**Task input**.
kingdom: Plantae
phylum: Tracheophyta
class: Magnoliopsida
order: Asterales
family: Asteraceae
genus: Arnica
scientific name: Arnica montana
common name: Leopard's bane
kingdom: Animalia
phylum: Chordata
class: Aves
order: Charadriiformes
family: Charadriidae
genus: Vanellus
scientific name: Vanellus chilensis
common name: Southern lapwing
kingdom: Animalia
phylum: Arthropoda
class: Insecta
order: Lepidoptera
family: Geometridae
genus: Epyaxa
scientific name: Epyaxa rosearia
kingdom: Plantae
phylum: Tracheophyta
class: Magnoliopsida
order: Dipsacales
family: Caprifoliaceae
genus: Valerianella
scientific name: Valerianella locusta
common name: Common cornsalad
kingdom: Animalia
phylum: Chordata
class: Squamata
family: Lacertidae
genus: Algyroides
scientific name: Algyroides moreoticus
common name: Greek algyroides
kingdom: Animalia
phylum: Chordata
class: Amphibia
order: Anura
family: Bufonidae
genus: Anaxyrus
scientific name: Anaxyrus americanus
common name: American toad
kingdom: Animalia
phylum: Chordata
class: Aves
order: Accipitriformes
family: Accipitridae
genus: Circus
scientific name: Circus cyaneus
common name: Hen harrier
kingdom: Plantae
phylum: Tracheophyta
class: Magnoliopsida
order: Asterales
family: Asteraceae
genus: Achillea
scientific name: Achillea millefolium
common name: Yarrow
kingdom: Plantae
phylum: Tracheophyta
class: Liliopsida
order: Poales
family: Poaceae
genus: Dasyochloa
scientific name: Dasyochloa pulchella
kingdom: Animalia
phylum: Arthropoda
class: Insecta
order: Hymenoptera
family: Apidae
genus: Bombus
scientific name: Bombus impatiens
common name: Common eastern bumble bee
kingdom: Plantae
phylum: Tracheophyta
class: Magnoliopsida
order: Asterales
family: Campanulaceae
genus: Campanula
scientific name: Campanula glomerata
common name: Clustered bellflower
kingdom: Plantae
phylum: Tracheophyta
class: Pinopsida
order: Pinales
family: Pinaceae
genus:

**Directive**. Reproduce every line of the records above verbatim, keeping their original order.

**Task answer**.
kingdom: Plantae
phylum: Tracheophyta
class: Magnoliopsida
order: Asterales
family: Asteraceae
genus: Arnica
scientific name: Arnica montana
common name: Leopard's bane
kingdom: Animalia
phylum: Chordata
class: Aves
order: Charadriiformes
family: Charadriidae
genus: Vanellus
scientific name: Vanellus chilensis
common name: Southern lapwing
kingdom: Animalia
phylum: Arthropoda
class: Insecta
order: Lepidoptera
family: Geometridae
genus: Epyaxa
scientific name: Epyaxa rosearia
kingdom: Plantae
phylum: Tracheophyta
class: Magnoliopsida
order: Dipsacales
family: Caprifoliaceae
genus: Valerianella
scientific name: Valerianella locusta
common name: Common cornsalad
kingdom: Animalia
phylum: Chordata
class: Squamata
family: Lacertidae
genus: Algyroides
scientific name: Algyroides moreoticus
common name: Greek algyroides
kingdom: Animalia
phylum: Chordata
class: Amphibia
order: Anura
family: Bufonidae
genus: Anaxyrus
scientific name: Anaxyrus americanus
common name: American toad
kingdom: Animalia
phylum: Chordata
class: Aves
order: Accipitriformes
family: Accipitridae
genus: Circus
scientific name: Circus cyaneus
common name: Hen harrier
kingdom: Plantae
phylum: Tracheophyta
class: Magnoliopsida
order: Asterales
family: Asteraceae
genus: Achillea
scientific name: Achillea millefolium
common name: Yarrow
kingdom: Plantae
phylum: Tracheophyta
class: Liliopsida
order: Poales
family: Poaceae
genus: Dasyochloa
scientific name: Dasyochloa pulchella
kingdom: Animalia
phylum: Arthropoda
class: Insecta
order: Hymenoptera
family: Apidae
genus: Bombus
scientific name: Bombus impatiens
common name: Common eastern bumble bee
kingdom: Plantae
phylum: Tracheophyta
class: Magnoliopsida
order: Asterales
family: Campanulaceae
genus: Campanula
scientific name: Campanula glomerata
common name: Clustered bellflower
kingdom: Plantae
phylum: Tracheophyta
class: Pinopsida
order: Pinales
family: Pinaceae
genus:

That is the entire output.